China is pushing for technological dominance in strategic sectors from artificial intelligence to blockchain. The Communist Republic has thrown its weight behind blockchain and assumed a leading position in the nascent technology. As China forges ahead with its blockchain aspirations, has it left the rest of the world behind? How did China get to where it is as far as blockchain technology is concerned? Does China know something that the rest of the world doesn’t?
China and its blockchain dominance
China has long been considered an imitator of technology. To move away from this negative view, the world’s second-biggest economy has identified technologies it wants to invest time and effort in. Blockchain is one of those technologies. These are some of the reasons why China is leading the blockchain race.
The Chinese government, led by President Xi Jinping, is blockchain-friendly despite a hostile stance against bitcoin and cryptocurrencies. Bitcoin is the first successful application of blockchain.
In 2019, President Jinping gave a speech in which he sang the praises of blockchain and tasked his country to take a lead in the advancement of the emerging technology. He said his country should “seize the opportunity” presented by blockchain as the technology could benefit several industries such as education, finance, and healthcare.
President Jinping’s call for his country to support blockchain research, development, and standardization cannot be taken for granted. He is the first leader from a major economy to publicly endorse blockchain technology. His speech fueled an already super-charged distributed ledger technology sector in his country.
While China sees blockchain as an “important breakthrough,” other countries are yet to take a solid position on blockchain.
Central Bank Digital Currency (CBDC)
China’s central bank, the People’s Bank of China (PBoC) is ramping up efforts to create a central bank digital currency (CBDC). The state-issued digital currency, which is still in the pilot stage, could potentially replace cash with a blockchain-based solution.
China might have a different motive for developing the digital currency. According to a report published by the Foundation for Defense of Democracies (FDD), U.S. adversaries are turning to blockchain technology for sanction relief. China, alongside countries such as Iran, Russia, and Venezuela, is trying to build a new payment system outside the U.S. dollar. China intends to undermine the U.S. economic influence aided by the use of the dollar as the world’s reserve currency.
While other countries have shown the willingness to develop national digital currencies, a handful are doing so at the pace of China. China accelerated the development of its national digital currency after social network giant Facebook announced the Libra project. Libra was described as a stablecoin tied to a basket of major fiat currencies such as the dollar, Euro, British Pound, Japanese Yen, and more.
America was not pleased. Facebook CEO Mark Zuckerberg received criticism from several U.S. lawmakers for the proposed Libra stablecoin. Other European countries such as France joined the chorus in shooting Libra down. The U.S. President Donald Trump tweeted that he is “not a fan” of cryptocurrencies.

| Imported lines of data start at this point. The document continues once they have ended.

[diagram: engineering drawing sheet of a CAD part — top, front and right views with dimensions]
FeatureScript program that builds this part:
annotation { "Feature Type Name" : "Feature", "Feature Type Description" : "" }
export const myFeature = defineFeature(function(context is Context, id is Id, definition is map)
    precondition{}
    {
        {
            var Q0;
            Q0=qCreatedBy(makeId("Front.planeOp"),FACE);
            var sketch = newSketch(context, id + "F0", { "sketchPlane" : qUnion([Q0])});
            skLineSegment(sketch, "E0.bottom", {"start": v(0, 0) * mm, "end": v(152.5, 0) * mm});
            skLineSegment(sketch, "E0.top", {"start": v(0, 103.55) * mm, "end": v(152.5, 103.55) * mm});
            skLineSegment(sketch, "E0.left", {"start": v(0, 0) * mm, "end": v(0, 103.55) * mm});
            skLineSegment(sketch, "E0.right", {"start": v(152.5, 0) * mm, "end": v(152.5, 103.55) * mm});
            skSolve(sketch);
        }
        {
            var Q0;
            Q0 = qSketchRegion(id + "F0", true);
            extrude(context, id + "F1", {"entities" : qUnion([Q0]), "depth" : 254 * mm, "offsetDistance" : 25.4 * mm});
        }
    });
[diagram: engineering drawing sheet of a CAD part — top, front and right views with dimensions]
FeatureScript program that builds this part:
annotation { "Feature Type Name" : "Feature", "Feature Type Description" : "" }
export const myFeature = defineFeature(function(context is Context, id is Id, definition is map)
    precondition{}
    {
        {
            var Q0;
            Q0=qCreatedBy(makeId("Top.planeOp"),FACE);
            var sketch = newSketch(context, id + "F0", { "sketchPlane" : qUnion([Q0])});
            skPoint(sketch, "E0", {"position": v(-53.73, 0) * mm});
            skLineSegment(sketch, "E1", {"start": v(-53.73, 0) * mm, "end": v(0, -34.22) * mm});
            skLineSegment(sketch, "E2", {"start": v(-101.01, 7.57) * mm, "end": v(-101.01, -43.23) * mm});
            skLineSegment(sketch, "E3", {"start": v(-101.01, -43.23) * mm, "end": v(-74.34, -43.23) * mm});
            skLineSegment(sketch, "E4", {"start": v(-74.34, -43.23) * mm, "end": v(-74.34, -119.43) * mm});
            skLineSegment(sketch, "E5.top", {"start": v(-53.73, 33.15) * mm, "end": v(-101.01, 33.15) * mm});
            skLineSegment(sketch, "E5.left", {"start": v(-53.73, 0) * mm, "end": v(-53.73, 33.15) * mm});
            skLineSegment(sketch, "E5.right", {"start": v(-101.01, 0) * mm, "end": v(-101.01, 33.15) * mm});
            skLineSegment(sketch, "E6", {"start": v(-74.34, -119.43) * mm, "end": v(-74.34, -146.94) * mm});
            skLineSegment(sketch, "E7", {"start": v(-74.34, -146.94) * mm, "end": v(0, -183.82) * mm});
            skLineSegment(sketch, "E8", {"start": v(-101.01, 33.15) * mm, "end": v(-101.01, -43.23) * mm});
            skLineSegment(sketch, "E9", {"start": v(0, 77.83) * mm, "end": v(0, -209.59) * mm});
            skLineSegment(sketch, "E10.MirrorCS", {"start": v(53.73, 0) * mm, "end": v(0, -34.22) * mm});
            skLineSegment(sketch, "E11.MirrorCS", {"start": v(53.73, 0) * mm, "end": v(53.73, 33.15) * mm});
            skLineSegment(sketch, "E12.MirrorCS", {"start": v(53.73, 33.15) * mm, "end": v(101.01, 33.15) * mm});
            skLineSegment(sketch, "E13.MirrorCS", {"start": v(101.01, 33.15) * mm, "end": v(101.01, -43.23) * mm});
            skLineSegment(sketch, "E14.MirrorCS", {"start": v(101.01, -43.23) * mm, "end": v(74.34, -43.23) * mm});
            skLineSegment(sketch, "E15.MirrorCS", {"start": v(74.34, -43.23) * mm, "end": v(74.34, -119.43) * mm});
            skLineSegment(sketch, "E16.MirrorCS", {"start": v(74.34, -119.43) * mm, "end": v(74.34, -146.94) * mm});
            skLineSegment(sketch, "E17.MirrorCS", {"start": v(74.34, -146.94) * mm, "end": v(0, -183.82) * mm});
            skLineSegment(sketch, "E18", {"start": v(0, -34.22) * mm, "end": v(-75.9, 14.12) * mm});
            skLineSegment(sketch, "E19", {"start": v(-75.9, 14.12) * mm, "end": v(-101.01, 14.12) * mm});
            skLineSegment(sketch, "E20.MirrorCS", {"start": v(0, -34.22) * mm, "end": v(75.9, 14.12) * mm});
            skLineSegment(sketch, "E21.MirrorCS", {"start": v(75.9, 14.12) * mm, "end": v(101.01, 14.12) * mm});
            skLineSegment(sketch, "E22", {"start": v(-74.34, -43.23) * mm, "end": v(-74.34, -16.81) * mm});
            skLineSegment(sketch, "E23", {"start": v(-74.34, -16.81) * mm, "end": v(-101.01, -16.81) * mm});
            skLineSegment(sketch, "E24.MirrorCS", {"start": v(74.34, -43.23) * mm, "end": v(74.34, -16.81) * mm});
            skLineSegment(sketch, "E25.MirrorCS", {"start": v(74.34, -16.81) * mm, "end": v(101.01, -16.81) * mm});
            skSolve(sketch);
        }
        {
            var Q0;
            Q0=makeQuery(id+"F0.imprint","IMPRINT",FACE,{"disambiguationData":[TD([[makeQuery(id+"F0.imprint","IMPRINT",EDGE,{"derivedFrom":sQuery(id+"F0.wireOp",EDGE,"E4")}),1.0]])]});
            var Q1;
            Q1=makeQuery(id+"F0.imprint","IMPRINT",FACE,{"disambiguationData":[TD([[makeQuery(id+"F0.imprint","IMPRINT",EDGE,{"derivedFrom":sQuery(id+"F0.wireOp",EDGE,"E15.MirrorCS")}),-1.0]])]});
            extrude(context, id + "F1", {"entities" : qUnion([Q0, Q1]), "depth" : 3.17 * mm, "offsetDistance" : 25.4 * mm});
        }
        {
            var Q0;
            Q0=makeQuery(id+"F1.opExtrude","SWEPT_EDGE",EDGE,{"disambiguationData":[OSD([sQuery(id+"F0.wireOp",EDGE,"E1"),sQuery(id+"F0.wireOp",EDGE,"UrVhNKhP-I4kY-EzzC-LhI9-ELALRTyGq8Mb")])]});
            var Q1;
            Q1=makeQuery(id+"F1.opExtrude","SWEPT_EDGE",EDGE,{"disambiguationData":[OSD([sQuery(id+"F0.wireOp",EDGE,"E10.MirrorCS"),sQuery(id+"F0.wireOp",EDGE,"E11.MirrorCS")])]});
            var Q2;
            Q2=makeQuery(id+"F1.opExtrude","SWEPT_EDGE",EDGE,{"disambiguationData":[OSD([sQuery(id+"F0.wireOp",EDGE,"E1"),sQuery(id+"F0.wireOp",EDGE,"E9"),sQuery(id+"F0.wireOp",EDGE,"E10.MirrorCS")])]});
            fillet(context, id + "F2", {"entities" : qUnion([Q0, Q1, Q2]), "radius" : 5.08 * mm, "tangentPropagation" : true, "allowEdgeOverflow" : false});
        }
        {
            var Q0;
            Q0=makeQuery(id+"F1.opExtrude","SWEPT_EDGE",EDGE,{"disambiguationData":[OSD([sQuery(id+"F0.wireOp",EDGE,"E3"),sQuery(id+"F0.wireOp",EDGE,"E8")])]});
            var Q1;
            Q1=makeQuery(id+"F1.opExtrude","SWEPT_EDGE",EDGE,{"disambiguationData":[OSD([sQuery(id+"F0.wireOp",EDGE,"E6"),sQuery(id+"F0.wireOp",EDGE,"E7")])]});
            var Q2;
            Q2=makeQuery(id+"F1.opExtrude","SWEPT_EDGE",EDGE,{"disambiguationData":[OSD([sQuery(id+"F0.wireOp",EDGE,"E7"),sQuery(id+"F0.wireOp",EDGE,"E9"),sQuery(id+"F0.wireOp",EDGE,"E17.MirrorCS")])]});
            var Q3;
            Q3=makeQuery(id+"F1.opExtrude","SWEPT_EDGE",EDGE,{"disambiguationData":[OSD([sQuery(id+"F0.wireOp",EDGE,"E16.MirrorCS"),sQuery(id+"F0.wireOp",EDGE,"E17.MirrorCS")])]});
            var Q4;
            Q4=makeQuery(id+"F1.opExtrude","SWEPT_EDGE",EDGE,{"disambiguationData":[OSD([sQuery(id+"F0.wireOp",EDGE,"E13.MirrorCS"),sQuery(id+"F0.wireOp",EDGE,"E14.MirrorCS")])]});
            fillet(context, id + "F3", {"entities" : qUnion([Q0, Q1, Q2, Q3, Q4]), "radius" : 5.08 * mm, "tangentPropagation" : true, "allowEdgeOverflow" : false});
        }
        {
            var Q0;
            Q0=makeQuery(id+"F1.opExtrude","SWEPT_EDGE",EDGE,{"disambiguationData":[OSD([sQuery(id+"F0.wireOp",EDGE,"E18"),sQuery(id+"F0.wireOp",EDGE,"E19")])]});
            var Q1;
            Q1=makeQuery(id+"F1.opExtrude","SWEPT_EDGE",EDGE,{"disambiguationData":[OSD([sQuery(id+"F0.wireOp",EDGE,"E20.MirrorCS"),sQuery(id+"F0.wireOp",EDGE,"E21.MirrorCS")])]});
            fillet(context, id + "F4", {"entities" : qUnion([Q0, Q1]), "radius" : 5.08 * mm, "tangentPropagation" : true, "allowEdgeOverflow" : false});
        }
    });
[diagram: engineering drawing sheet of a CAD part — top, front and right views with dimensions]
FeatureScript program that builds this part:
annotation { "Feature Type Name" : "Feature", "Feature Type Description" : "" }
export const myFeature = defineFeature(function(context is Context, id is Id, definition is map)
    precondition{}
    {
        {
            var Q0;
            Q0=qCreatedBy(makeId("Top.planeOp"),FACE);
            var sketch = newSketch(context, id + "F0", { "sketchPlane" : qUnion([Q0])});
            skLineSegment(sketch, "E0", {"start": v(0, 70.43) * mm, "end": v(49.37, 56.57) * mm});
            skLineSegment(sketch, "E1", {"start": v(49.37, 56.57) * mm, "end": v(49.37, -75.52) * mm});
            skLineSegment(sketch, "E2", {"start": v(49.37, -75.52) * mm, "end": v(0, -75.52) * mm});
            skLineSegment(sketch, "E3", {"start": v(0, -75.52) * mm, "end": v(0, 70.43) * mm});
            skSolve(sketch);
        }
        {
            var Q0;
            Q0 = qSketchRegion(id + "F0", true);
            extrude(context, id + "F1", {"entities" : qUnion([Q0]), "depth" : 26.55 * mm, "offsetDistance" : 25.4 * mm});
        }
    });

U.S. President Donald Trump is not a fan of cryptocurrencies | Credit / Twitter
Cryptocurrency enthusiasts feel that the U.S. and European nations are shunning innovation that China is welcoming with both hands. The rest of the world should not only talk about distributed ledger technology but teach practical blockchain projects that unlock the potential of their citizens.
China Plays a Crucial Role in Bitcoin Mining
A 2019 report by CoinShares suggested that Chinese miners account for roughly 65 percent of the bitcoin hashrate. The province of Sichuan alone accounts for 54 percent of the global hashrate. Although this figure is expected to fall as other markets lay their hands on the latest-generation mining equipment, China already has a stronghold in the sector. Chinese miners enjoy the lion’s share of the network hashrate due to the availability of cheap electricity and affordable resources.
China unbanned cryptocurrency mining after President Jinping called for the country to make advances in blockchain technology.
Bitmain, F2Pool, and Canaan — three major companies accounting for the large portion of bitcoin hashrate — are based in China. The country is also home to Bitmain, Canaan Creatives, and Ebang, which are the leading manufacturers of cryptocurrency mining equipment.
China vs. the world: Blockchain dominance
China’s dominance does not end with Bitcoin but extends to other blockchain protocols. According to EOS Authority, at least 19 percent of the network’s leading block producers are based in China.
Chinese Companies Adopt Blockchain at Lightning Speed
Chinese companies are adopting blockchain technology at high speed. Ledger Insights data show that Chinese firms dominate global blockchain patents. From 2013 to December 2018, companies based in the Asian country filed for 4,435 blockchain patents or 48 percent of the total blockchain patents. The greater number of blockchain patents shows that the country will likely have a bigger influence on the sector.
Blockchain Race Continues
The blockchain race is far from over but China is leaving its competitors behind. The country’s cheap electricity is a big factor in attracting bitcoin miners. The government, which has endorsed blockchain, has made it easy to attract blockchain-focused companies. China is simply seizing the opportunity while other countries are yet to make up their minds. As time flies by, China gains the first-mover advantage and the rest of the world can only play catch up.